The study found that pharmacist interventions resulted in several positive outcomes. Clinically, they improved medication safety and regimen effectiveness. Financially, they led to medication-related margin improvements of $9.3 million and a $4.3 million reduction in medication costs. These financial benefits significantly outweighed the cost of the pharmacist program, demonstrating a 560% return on investment.

In conclusion, the study highlights the valuable role of oncology pharmacists in community oncology settings. Their expertise can significantly enhance patient care, improve workflow efficiency for physicians, and generate substantial cost savings for practices.

Here, Andrea Roman, PharmD, BCOP, discusses the study presented at the 2024 ASCO Meeting.


0:05 | At The US Oncology Network, we realized that a lot of our practices didn't have access or weren't utilizing clinical pharmacists. Either they didn't have access to them, or if they did have pharmacists on staff, they were often in a more operational role or administrative vs having some clinical reviews. I think in an ideal states, all oncology practices would have access to clinical oncology pharmacists to help them with clinical outcomes and collaboration.
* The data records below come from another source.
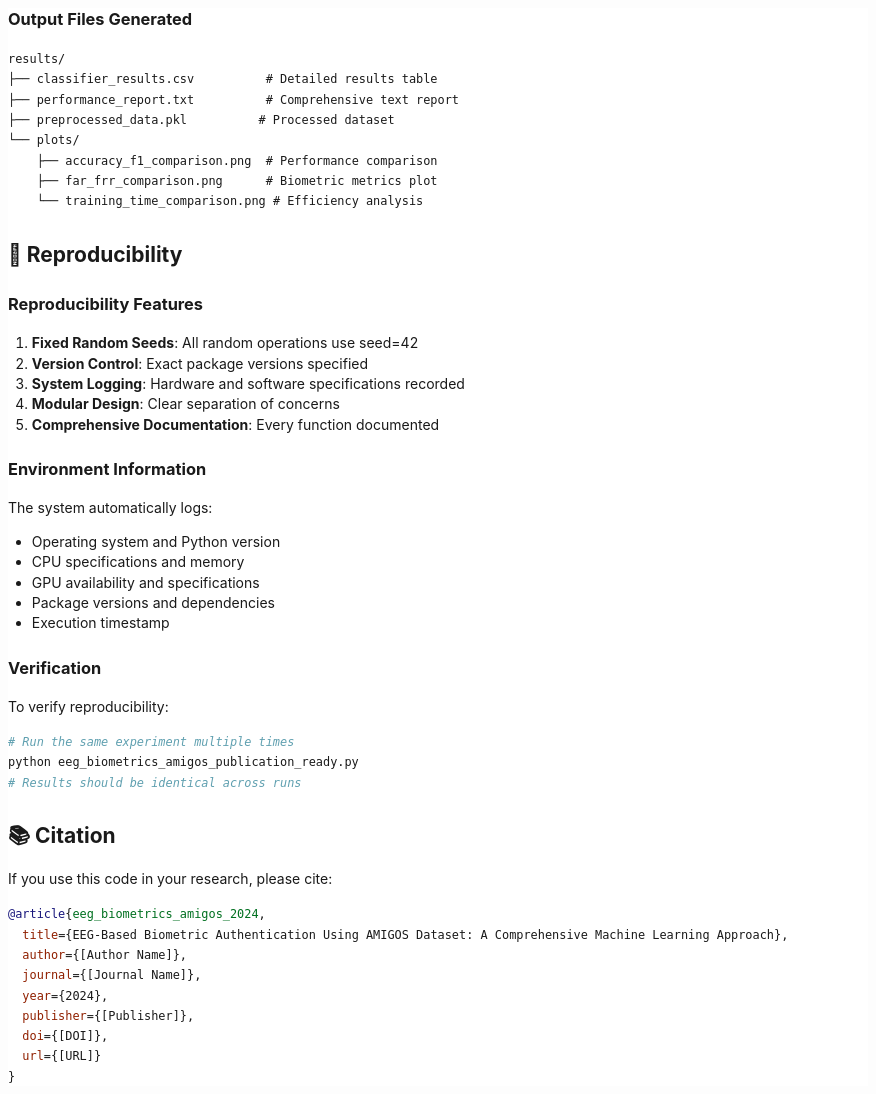### Output Files Generated

```
results/
├── classifier_results.csv          # Detailed results table
├── performance_report.txt          # Comprehensive text report
├── preprocessed_data.pkl          # Processed dataset
└── plots/
    ├── accuracy_f1_comparison.png  # Performance comparison
    ├── far_frr_comparison.png      # Biometric metrics plot
    └── training_time_comparison.png # Efficiency analysis
```

## 🔄 Reproducibility

### Reproducibility Features

1. **Fixed Random Seeds**: All random operations use seed=42
2. **Version Control**: Exact package versions specified
3. **System Logging**: Hardware and software specifications recorded
4. **Modular Design**: Clear separation of concerns
5. **Comprehensive Documentation**: Every function documented

### Environment Information

The system automatically logs:
- Operating system and Python version
- CPU specifications and memory
- GPU availability and specifications
- Package versions and dependencies
- Execution timestamp

### Verification

To verify reproducibility:

```bash
# Run the same experiment multiple times
python eeg_biometrics_amigos_publication_ready.py
# Results should be identical across runs
```

## 📚 Citation

If you use this code in your research, please cite:

```bibtex
@article{eeg_biometrics_amigos_2024,
  title={EEG-Based Biometric Authentication Using AMIGOS Dataset: A Comprehensive Machine Learning Approach},
  author={[Author Name]},
  journal={[Journal Name]},
  year={2024},
  publisher={[Publisher]},
  doi={[DOI]},
  url={[URL]}
}
```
0:30 | In 2023, we were servicing 12 different oncology practices. And we found about almost 28,000 clinical reviews that we completed. And so we were looking at cycle 1, day 1 chemotherapy prior to patient getting treated. So we were looking for things like therapeutic interchanges, dose rounding opportunities, and then any clinical interventions we could make. And we were able to intervene on 73% of those reviews. And a majority of those interventions were clinically significant deemed by the pharmacist that was doing the intervention. So we were really able to show that work over 11,000 anticancer dose changes made over 700 supportive care recommendations that were made by the pharmacist and then over 400 additional monitoring recommendations for their medications.
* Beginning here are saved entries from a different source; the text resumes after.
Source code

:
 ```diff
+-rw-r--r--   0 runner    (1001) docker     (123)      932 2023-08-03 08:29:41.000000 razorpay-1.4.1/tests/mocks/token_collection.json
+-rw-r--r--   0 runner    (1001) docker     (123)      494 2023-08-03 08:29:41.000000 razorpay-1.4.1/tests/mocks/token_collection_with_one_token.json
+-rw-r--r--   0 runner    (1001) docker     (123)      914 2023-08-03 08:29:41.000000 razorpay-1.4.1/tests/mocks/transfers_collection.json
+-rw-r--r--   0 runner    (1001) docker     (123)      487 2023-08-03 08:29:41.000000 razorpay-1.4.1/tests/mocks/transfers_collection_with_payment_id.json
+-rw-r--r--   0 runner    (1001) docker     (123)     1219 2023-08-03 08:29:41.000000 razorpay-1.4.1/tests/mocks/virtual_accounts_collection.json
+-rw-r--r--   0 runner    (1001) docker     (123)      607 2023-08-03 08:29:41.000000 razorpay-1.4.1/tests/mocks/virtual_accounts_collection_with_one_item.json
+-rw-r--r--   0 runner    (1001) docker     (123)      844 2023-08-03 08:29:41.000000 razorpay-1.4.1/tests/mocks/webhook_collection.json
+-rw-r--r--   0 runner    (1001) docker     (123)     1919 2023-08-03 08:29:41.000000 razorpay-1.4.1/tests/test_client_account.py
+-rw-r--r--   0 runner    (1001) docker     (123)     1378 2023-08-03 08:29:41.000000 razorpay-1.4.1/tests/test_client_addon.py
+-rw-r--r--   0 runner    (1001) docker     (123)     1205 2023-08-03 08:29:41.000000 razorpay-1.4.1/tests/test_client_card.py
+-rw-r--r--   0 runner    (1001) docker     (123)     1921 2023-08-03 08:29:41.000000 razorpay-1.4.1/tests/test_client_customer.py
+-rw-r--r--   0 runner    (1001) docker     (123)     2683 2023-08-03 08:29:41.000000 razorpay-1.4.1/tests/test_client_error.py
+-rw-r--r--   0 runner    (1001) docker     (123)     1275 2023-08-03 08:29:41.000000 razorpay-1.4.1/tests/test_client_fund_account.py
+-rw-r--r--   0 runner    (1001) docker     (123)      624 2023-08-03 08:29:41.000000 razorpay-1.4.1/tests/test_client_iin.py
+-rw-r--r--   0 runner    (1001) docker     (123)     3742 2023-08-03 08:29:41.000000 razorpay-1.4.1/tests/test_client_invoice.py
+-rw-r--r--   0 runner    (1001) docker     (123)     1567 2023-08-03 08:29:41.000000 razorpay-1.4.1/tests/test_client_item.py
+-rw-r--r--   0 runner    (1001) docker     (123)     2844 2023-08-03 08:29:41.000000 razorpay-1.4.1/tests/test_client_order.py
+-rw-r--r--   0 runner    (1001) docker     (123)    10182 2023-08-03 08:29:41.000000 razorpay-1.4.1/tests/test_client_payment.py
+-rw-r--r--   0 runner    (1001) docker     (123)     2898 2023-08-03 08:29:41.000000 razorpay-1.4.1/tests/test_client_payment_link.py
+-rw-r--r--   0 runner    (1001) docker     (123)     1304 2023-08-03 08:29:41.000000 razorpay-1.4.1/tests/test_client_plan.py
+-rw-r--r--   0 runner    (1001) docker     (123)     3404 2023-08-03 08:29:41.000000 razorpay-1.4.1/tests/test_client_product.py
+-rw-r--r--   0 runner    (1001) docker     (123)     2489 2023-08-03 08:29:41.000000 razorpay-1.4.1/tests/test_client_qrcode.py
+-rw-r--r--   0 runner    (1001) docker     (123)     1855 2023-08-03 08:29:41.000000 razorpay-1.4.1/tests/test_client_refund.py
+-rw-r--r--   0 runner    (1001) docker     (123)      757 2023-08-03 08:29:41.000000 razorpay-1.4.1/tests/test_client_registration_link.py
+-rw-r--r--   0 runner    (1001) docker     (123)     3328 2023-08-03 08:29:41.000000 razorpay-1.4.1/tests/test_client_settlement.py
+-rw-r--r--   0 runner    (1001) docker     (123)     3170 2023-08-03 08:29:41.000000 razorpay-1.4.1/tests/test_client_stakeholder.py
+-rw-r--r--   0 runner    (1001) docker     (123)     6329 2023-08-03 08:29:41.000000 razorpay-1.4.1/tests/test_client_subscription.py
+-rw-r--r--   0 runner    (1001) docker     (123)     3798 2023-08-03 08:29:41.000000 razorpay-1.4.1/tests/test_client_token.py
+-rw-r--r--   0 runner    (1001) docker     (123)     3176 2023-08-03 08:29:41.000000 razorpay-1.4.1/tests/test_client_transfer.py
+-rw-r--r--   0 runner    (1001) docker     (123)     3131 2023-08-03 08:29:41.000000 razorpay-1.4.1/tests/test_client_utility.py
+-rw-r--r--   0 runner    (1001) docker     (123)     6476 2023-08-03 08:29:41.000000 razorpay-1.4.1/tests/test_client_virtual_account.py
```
1:11 | We were also able to show and an improvement in hopefully provider burnout by saving them some hours. So through the work that we were doing, we were able to do them independently because we helped develop and implement some policies that were provider-approved at the practices that allowed us to do the work independently without having to ask them every time we wanted to make a change. So over time, I think that like you build the trust clinically, and then you can add policies on top of the ones who already have for therapeutic interchanges. So things like carboplatin, dose changes, [zoledronic acid (Zometa)] for renal dosing, those types of things, really able to show the value. And then over 800 hours of provider time saved over that year with those policies, and the financial feasibility of us. So pharmacists, not exactly cheap to have on staff. And so it's hard to kind of justify why, you know, why should you do it vs someone else? We showed over 500% return on investment. So over, I believe the 12 practices, the pharmacists cost about $1.4 million over the course of the year, and we were able to show a margin of over $9 million.

Transcription created with AI and edited for clarity.